WHAT THE TASK ASKS
From the first line to the last, copy the data exactly and drop the pictures.

Edit tracking data
==========

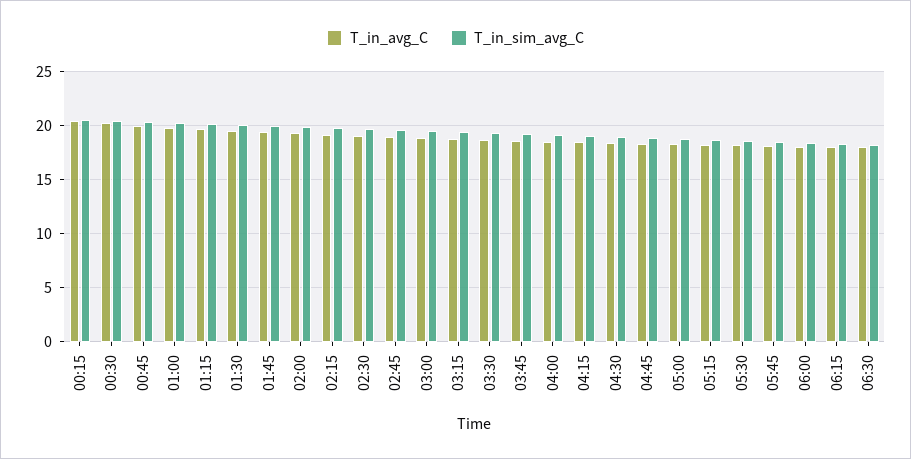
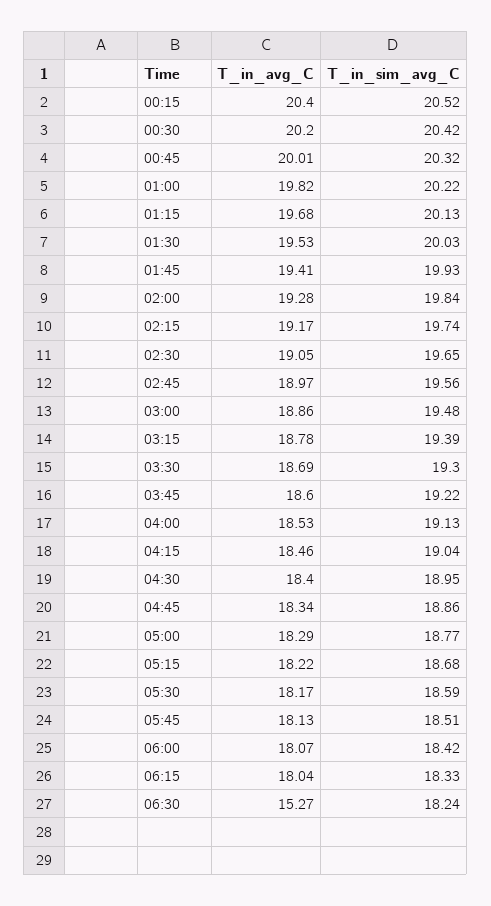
  {
    "T_in_avg_C": {
      "00:15": 20.4,
      "00:30": 20.2,
      "00:45": 20.01,
      "01:00": 19.82,
      "01:15": 19.68,
      "01:30": 19.53,
      "01:45": 19.41,
      "02:00": 19.28,
      "02:15": 19.17,
      "02:30": 19.05,
      "02:45": 18.97,
      "03:00": 18.86,
      "03:15": 18.78,
      "03:30": 18.69,
      "03:45": 18.6,
      "04:00": 18.53,
      "04:15": 18.46,
      "04:30": 18.4,
      "04:45": 18.34,
      "05:00": 18.29,
      "05:15": 18.22,
      "05:30": 18.17,
      "05:45": 18.13,
      "06:00": 18.07,
      "06:15": 18.04,
-     "06:30": 18
+     "06:30": 15.27
    },
    "T_in_sim_avg_C": {
      "00:15": 20.52,
      "00:30": 20.42,
      "00:45": 20.32,
      "01:00": 20.22,
      "01:15": 20.13,
      "01:30": 20.03,
      "01:45": 19.93,
      "02:00": 19.84,
      "02:15": 19.74,
      "02:30": 19.65,
      "02:45": 19.56,
      "03:00": 19.48,
      "03:15": 19.39,
      "03:30": 19.3,
      "03:45": 19.22,
      "04:00": 19.13,
      "04:15": 19.04,
      "04:30": 18.95,
      "04:45": 18.86,
      "05:00": 18.77,
      "05:15": 18.68,
      "05:30": 18.59,
      "05:45": 18.51,
      "06:00": 18.42,
      "06:15": 18.33,
      "06:30": 18.24
    }
  }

==========

EXPECTED ANSWER
  {
    "T_in_avg_C": {
      "00:15": 20.4,
      "00:30": 20.2,
      "00:45": 20.01,
      "01:00": 19.82,
      "01:15": 19.68,
      "01:30": 19.53,
      "01:45": 19.41,
      "02:00": 19.28,
      "02:15": 19.17,
      "02:30": 19.05,
      "02:45": 18.97,
      "03:00": 18.86,
      "03:15": 18.78,
      "03:30": 18.69,
      "03:45": 18.6,
      "04:00": 18.53,
      "04:15": 18.46,
      "04:30": 18.4,
      "04:45": 18.34,
      "05:00": 18.29,
      "05:15": 18.22,
      "05:30": 18.17,
      "05:45": 18.13,
      "06:00": 18.07,
      "06:15": 18.04,
-     "06:30": 18
+     "06:30": 15.27
    },
    "T_in_sim_avg_C": {
      "00:15": 20.52,
      "00:30": 20.42,
      "00:45": 20.32,
      "01:00": 20.22,
      "01:15": 20.13,
      "01:30": 20.03,
      "01:45": 19.93,
      "02:00": 19.84,
      "02:15": 19.74,
      "02:30": 19.65,
      "02:45": 19.56,
      "03:00": 19.48,
      "03:15": 19.39,
      "03:30": 19.3,
      "03:45": 19.22,
      "04:00": 19.13,
      "04:15": 19.04,
      "04:30": 18.95,
      "04:45": 18.86,
      "05:00": 18.77,
      "05:15": 18.68,
      "05:30": 18.59,
      "05:45": 18.51,
      "06:00": 18.42,
      "06:15": 18.33,
      "06:30": 18.24
    }
  }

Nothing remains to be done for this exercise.